**Work required:**
Repeat all of the entries, please, keeping each line exact.

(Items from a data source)
• • •

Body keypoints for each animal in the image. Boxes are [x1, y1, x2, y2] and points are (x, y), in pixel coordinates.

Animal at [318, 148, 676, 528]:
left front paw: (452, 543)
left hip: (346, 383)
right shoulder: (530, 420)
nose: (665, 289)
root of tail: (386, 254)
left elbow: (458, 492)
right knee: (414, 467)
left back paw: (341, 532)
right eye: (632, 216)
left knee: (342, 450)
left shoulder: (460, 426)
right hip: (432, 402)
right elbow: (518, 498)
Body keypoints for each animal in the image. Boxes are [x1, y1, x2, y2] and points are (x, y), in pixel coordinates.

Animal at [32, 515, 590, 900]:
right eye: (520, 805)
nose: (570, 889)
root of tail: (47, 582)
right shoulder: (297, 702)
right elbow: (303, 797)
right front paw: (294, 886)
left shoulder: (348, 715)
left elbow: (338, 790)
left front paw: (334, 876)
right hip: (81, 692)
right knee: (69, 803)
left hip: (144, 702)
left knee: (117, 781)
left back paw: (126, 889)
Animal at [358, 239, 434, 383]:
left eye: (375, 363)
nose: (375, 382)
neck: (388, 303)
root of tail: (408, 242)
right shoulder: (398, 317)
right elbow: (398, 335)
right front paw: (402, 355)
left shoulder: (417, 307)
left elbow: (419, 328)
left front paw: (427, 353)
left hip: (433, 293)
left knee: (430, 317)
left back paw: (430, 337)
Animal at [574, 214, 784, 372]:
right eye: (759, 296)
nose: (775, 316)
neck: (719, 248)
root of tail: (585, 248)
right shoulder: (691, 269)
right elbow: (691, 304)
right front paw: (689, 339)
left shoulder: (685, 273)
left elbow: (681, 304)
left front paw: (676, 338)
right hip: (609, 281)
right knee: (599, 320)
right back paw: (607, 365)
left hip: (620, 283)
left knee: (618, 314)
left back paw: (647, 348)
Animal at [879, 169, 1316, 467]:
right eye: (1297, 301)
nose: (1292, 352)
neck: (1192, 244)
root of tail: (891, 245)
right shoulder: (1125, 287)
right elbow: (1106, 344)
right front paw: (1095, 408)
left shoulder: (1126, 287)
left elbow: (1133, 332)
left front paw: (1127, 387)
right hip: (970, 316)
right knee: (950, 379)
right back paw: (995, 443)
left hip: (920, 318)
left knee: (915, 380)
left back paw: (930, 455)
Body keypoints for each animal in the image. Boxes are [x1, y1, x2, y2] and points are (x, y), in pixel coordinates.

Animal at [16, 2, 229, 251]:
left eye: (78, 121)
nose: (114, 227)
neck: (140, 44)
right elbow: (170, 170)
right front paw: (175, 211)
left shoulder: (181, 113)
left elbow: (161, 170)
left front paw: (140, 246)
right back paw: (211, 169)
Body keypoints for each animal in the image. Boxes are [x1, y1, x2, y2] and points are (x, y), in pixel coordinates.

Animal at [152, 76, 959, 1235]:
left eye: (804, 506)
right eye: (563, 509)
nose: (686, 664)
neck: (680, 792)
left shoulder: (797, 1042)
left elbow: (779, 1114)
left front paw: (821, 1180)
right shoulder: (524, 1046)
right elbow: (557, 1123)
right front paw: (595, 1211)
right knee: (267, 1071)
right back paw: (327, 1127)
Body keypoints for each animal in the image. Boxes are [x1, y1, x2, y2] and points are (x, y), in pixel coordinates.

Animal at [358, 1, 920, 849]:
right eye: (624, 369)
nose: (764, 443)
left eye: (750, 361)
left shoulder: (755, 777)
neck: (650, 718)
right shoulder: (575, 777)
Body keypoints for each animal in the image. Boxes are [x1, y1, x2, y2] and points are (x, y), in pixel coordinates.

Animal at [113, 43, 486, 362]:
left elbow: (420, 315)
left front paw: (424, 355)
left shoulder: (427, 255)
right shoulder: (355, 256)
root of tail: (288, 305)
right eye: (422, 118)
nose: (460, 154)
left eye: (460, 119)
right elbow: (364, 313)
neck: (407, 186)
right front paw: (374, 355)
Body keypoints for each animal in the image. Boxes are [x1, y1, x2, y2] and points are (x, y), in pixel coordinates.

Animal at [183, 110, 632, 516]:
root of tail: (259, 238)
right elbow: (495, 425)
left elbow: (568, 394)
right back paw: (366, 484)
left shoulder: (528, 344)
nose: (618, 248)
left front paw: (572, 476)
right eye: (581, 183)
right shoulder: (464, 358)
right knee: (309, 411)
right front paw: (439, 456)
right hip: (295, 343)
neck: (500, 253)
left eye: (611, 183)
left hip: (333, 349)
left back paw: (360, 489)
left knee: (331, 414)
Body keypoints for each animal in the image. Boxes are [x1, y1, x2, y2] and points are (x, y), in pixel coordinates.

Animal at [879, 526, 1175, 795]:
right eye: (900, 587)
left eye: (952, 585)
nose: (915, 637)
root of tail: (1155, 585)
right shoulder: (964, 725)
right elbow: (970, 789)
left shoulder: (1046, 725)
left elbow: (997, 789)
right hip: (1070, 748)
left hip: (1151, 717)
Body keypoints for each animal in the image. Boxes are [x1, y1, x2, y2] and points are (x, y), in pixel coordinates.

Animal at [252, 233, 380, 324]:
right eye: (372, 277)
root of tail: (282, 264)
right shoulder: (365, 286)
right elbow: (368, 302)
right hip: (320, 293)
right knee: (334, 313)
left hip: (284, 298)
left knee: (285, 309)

• • •

**Response to this task:**
Body keypoints for each animal in the image. Boxes are [x1, y1, x2, y2] and points are (x, y), in pixel coordinates.

Animal at [318, 148, 676, 528]:
left front paw: (452, 543)
left hip: (346, 383)
right shoulder: (530, 420)
nose: (665, 289)
root of tail: (386, 254)
left elbow: (458, 492)
right knee: (414, 467)
left back paw: (341, 532)
right eye: (632, 216)
left knee: (342, 450)
left shoulder: (460, 426)
right hip: (432, 402)
right elbow: (518, 498)
Body keypoints for each animal in the image. Boxes are [x1, y1, x2, y2] and points are (x, y), in pixel coordinates.

Animal at [32, 515, 590, 900]:
right eye: (520, 805)
nose: (570, 889)
root of tail: (47, 582)
right shoulder: (297, 702)
right elbow: (303, 797)
right front paw: (294, 886)
left shoulder: (348, 715)
left elbow: (338, 790)
left front paw: (334, 876)
right hip: (81, 692)
right knee: (69, 803)
left hip: (144, 702)
left knee: (117, 781)
left back paw: (126, 889)
Animal at [358, 239, 434, 383]:
left eye: (375, 363)
nose: (375, 382)
neck: (388, 303)
root of tail: (408, 242)
right shoulder: (398, 317)
right elbow: (398, 335)
right front paw: (402, 355)
left shoulder: (417, 307)
left elbow: (419, 328)
left front paw: (427, 353)
left hip: (433, 293)
left knee: (430, 317)
left back paw: (430, 337)
Animal at [574, 214, 784, 372]:
right eye: (759, 296)
nose: (775, 316)
neck: (719, 248)
root of tail: (585, 248)
right shoulder: (691, 269)
right elbow: (691, 304)
right front paw: (689, 339)
left shoulder: (685, 273)
left elbow: (681, 304)
left front paw: (676, 338)
right hip: (609, 281)
right knee: (599, 320)
right back paw: (607, 365)
left hip: (620, 283)
left knee: (618, 314)
left back paw: (647, 348)
Animal at [879, 169, 1316, 467]:
right eye: (1297, 301)
nose: (1292, 352)
neck: (1192, 244)
root of tail: (891, 245)
right shoulder: (1125, 287)
right elbow: (1106, 344)
right front paw: (1095, 408)
left shoulder: (1126, 287)
left elbow: (1133, 332)
left front paw: (1127, 387)
right hip: (970, 316)
right knee: (950, 379)
right back paw: (995, 443)
left hip: (920, 318)
left knee: (915, 380)
left back paw: (930, 455)
Body keypoints for each animal in the image. Boxes are [x1, y1, x2, y2] and points are (x, y), in pixel coordinates.

Animal at [16, 2, 229, 251]:
left eye: (78, 121)
nose: (114, 227)
neck: (140, 44)
right elbow: (170, 170)
right front paw: (175, 211)
left shoulder: (181, 113)
left elbow: (161, 170)
left front paw: (140, 246)
right back paw: (211, 169)
Body keypoints for each animal in the image. Boxes are [x1, y1, x2, y2] and points are (x, y), in pixel coordinates.

Animal at [152, 76, 959, 1235]:
left eye: (804, 506)
right eye: (563, 509)
nose: (686, 664)
neck: (680, 792)
left shoulder: (797, 1042)
left elbow: (779, 1114)
left front paw: (821, 1180)
right shoulder: (524, 1046)
right elbow: (557, 1123)
right front paw: (595, 1211)
right knee: (267, 1071)
right back paw: (327, 1127)
Body keypoints for each animal in the image. Boxes are [x1, y1, x2, y2] and points are (x, y), in pixel coordinates.

Animal at [358, 1, 920, 849]:
right eye: (624, 369)
nose: (764, 443)
left eye: (750, 361)
left shoulder: (755, 777)
neck: (650, 718)
right shoulder: (575, 777)
Body keypoints for each animal in the image. Boxes are [x1, y1, x2, y2] and points are (x, y), in pixel coordinates.

Animal at [113, 43, 486, 362]:
left elbow: (420, 315)
left front paw: (424, 355)
left shoulder: (427, 255)
right shoulder: (355, 256)
root of tail: (288, 305)
right eye: (422, 118)
nose: (460, 154)
left eye: (460, 119)
right elbow: (364, 313)
neck: (407, 186)
right front paw: (374, 355)
Body keypoints for each animal in the image. Boxes are [x1, y1, x2, y2] and points are (x, y), in pixel coordinates.

Animal at [183, 110, 632, 516]:
root of tail: (259, 238)
right elbow: (495, 425)
left elbow: (568, 394)
right back paw: (366, 484)
left shoulder: (528, 344)
nose: (618, 248)
left front paw: (572, 476)
right eye: (581, 183)
right shoulder: (464, 358)
right knee: (309, 411)
right front paw: (439, 456)
right hip: (295, 343)
neck: (500, 253)
left eye: (611, 183)
left hip: (333, 349)
left back paw: (360, 489)
left knee: (331, 414)
Body keypoints for each animal in the image. Boxes are [x1, y1, x2, y2] and points are (x, y), in pixel coordinates.

Animal at [879, 526, 1175, 795]:
right eye: (900, 587)
left eye: (952, 585)
nose: (915, 637)
root of tail: (1155, 585)
right shoulder: (964, 725)
right elbow: (970, 789)
left shoulder: (1046, 725)
left elbow: (997, 789)
right hip: (1070, 748)
left hip: (1151, 717)
Body keypoints for each animal in the image. Boxes are [x1, y1, x2, y2] and points are (x, y), in pixel coordinates.

Animal at [252, 233, 380, 324]:
right eye: (372, 277)
root of tail: (282, 264)
right shoulder: (365, 286)
right elbow: (368, 302)
right hip: (320, 293)
right knee: (334, 313)
left hip: (284, 298)
left knee: (285, 309)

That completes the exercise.